I wish I’d thought of this.

Wednesday, January 02, 2008

We're cold but well-read

Minneapolis has regained its title as most literate city in the United States, moving Seattle once again to the number 2 spot. Every year, measures of reading behavior are compared among U.S. cities with populations of 250,000 or more, measures including newspaper circulation, number of bookstores, library resources, periodical publishing resources, educational attainment and Internet resources. Minneapolis and Seattle traditionally bounce back and forth year after year, exchanging the number 1 and 2 spots. St. Paul, our sister city, is a strong third. Interestingly, Minneapolis, Seattle, Pittsburgh, Denver, and Washington, D.C. have been in the top 10 every year the study has been conducted

In a subanalysis, Seattle ranks number 1 in the bookseller category, followed by San Francisco at 2, Minneapolis and Cincinnati tied for 3, and St. Paul at 8. This category ranks the number of retail bookstores, number of rare and used bookstores and number of American Bookseller Association members per 10,000 people.

Find the report here.

Tuesday, January 01, 2008

The Gate of the Year

Cooltext75398842
Three years ago I wrote a post about the poem "The Gate of the Year" by Minnie Louise Haskins. Interestingly, that post continually generates many hits, no matter the time of year; lots of people apparently are googling for bits and pieces of this poem. Here's the link.

Saturday, December 29, 2007

A platform for thought

From Mary Oliver's Long Life:

And here I build a platform, and live upon it, and think my thoughts, and aim high. To rise, I must have a field to rise from. To deepen, I must have a bedrock from which to descend.

For Oliver, the platform is the physical world, nature, but I'm thinking that such a platform for thought could be any number of venues, different for each person really. A place--real or metaphorical--chosen because it is rich and evocative or perhaps even just because it is where one has been set.

Wednesday, December 19, 2007

A heaping cup of Marjorie

Blueribbonbaking
Marjorie Johnson, master baker, mom of my good friend, frequent guest on Jay Leno, and subject of this blog post on this blog, released her cookbook, Blue Ribbon Baking, several months ago.
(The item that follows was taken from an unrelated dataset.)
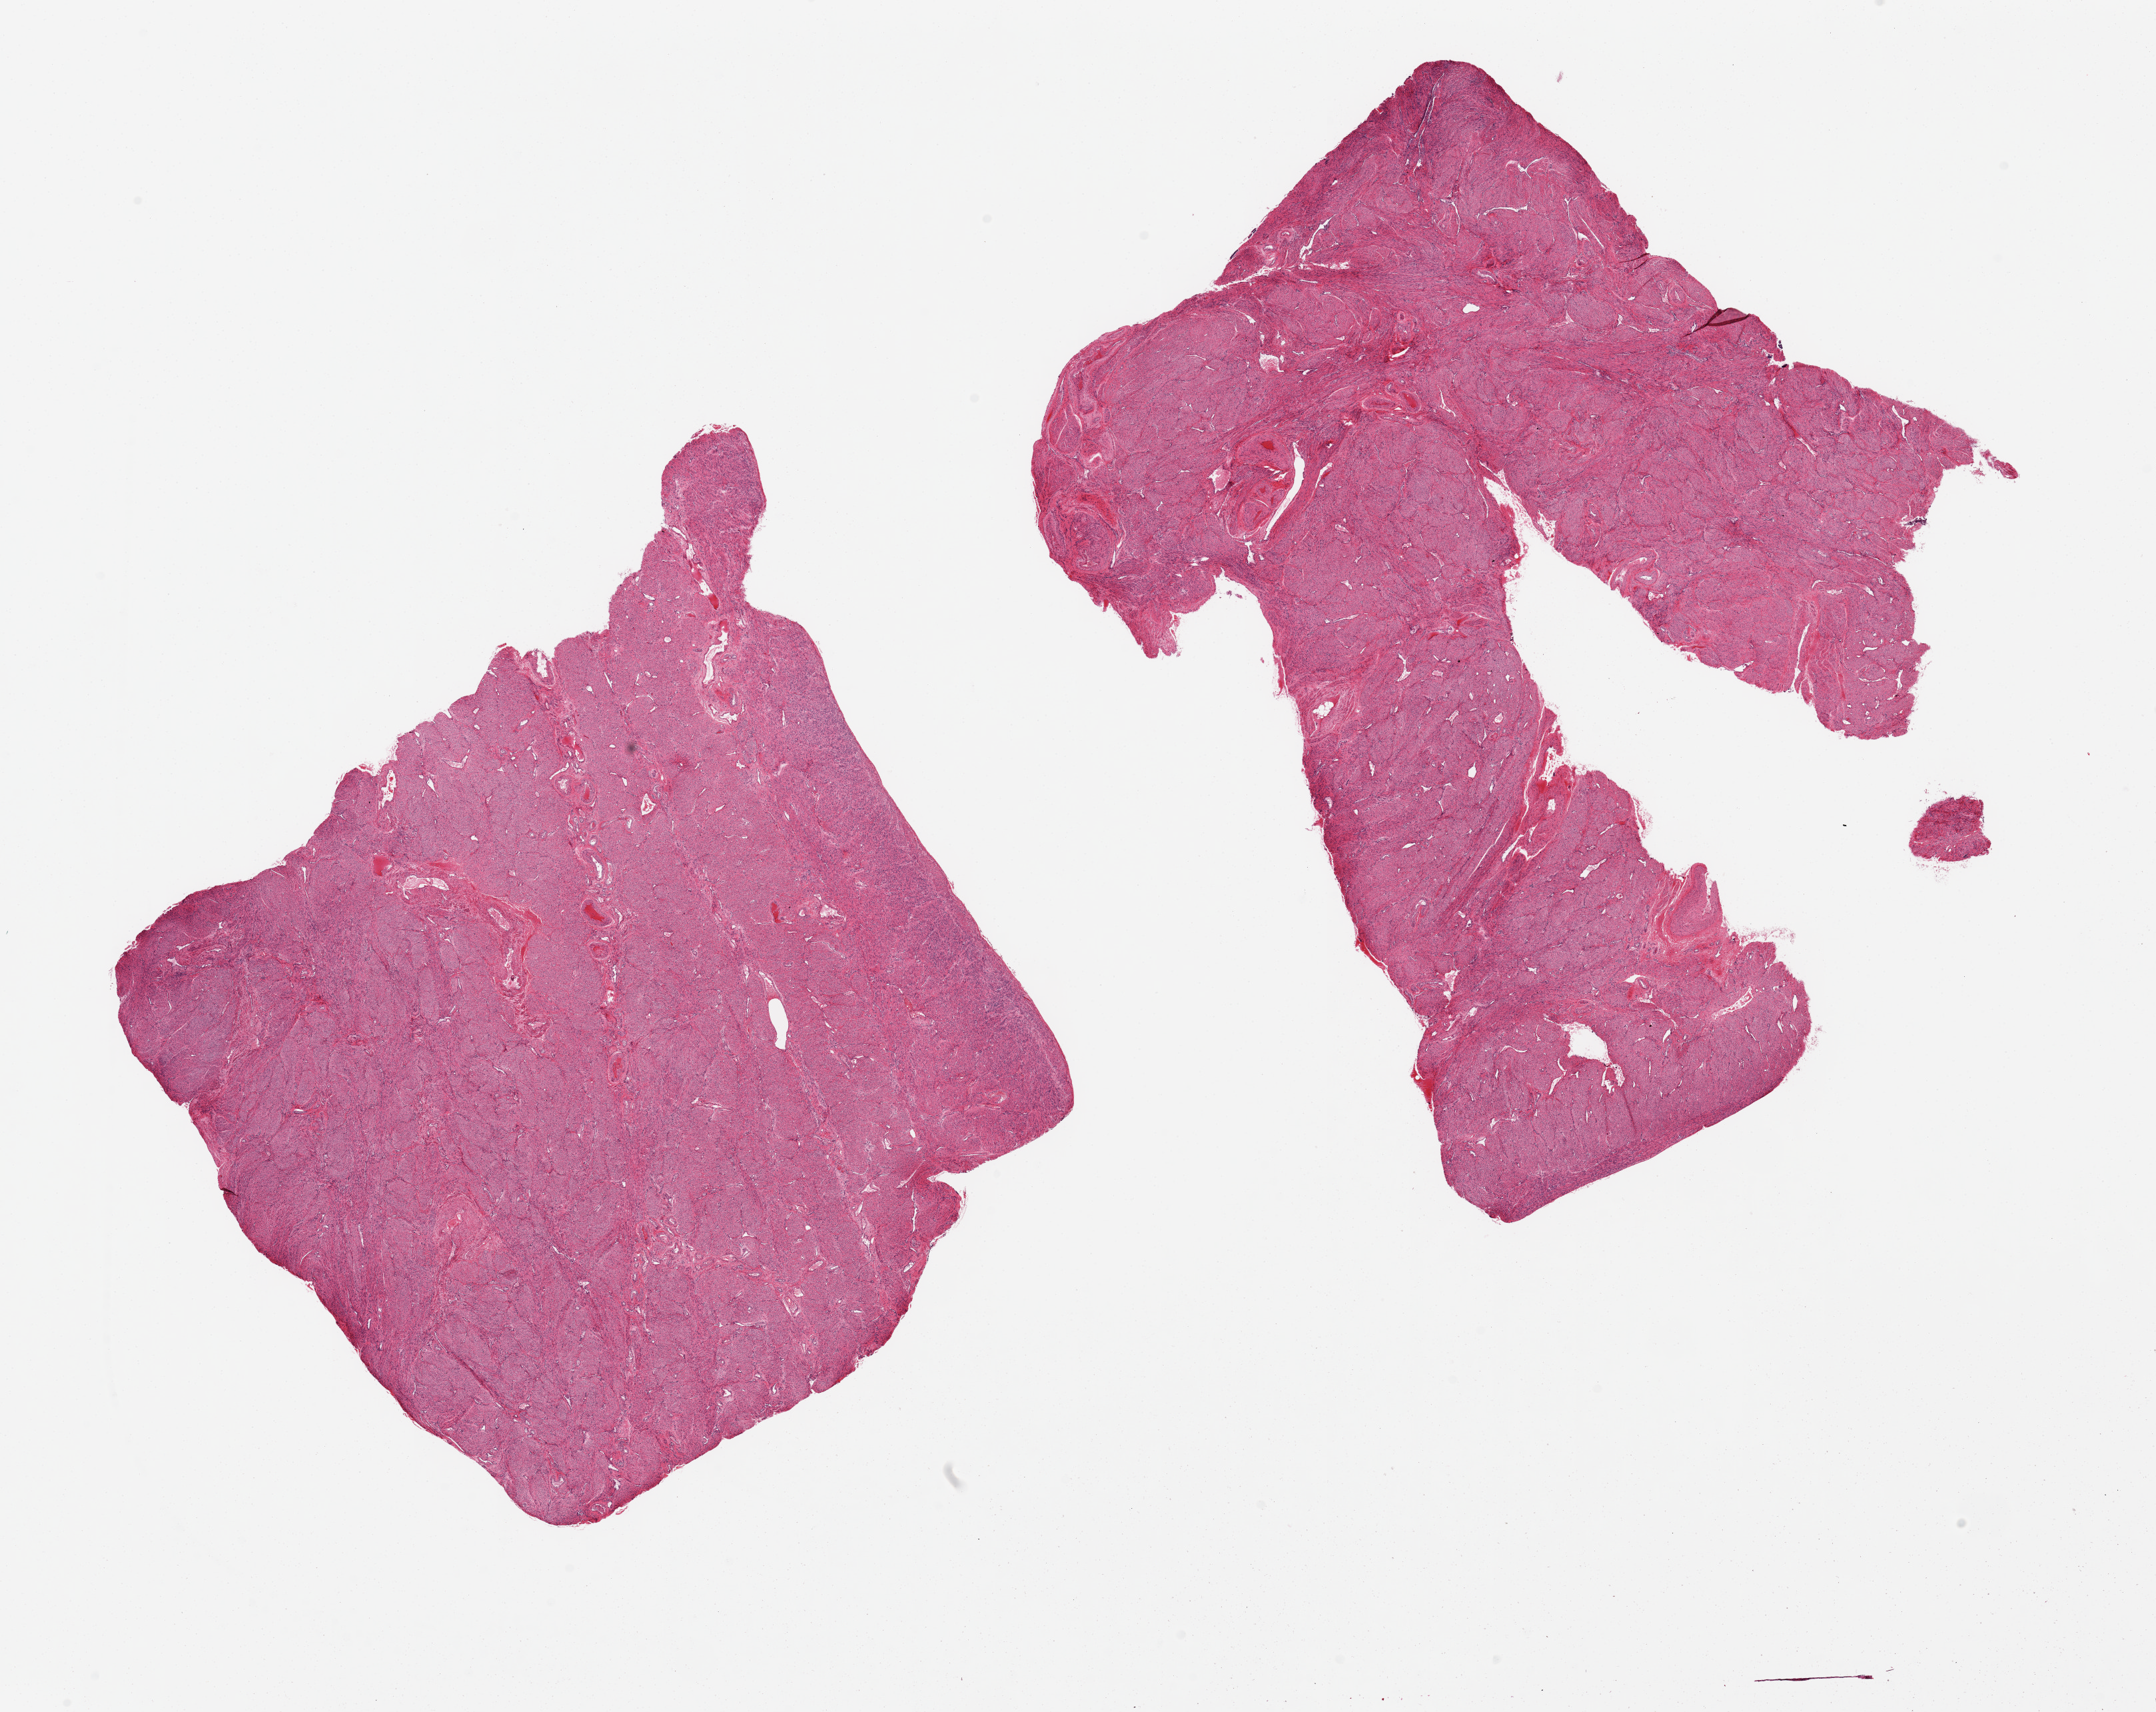
H&E whole-slide image, whole scanned area (about 25.6 x 20.3 mm) shown as a low-resolution overview, PAXgene-fixed, paraffin-embedded tissue, target tissue: uterus, donor tissue sample.
Review note (as recorded): 2 pieces, all myometrium, no endometrial/stromal tissue noted.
If you're looking for a last-minute gift for someone who likes to bake, this may be the answer. It is filled with the recipes that won her Blue Ribbons in competition so every recipe is--quite literally--a winner. You can order it from her website or find it at most bookstores in the Minneapolis/St. Paul area.

Saturday, December 15, 2007

Songs of healing

Cover06smalljpgGood friend and fellow recent graduate of Seattle Pacific University’s MFA program, Mary Van Denend has three poems in the current issue (06: Epiphany) of Ruminate magazine. One of the poems, “What Saves Us,” is featured on the magazine’s website. Read it here.

Friday, December 14, 2007

Doors into Advent

Visual artist and writer, Jan Richardson, offers an Advent blog worth visiting, The Advent Door. Each day's post includes a collage, like a door, created to open up something from the scriptures and stories of Advent. I only discovered this blog today through a blurb in Image Update, but hope to set aside time to catch up on her meditations that started on Advent Eve. Jan is the author and editor of a book I purchased a number of years ago, Sacred Journeys: A Woman's Book of Daily Prayer. I didn't know anything about her at the time I bought the book and hadn't tracked her since. Looking at her website this afternoon I see that she's been busy!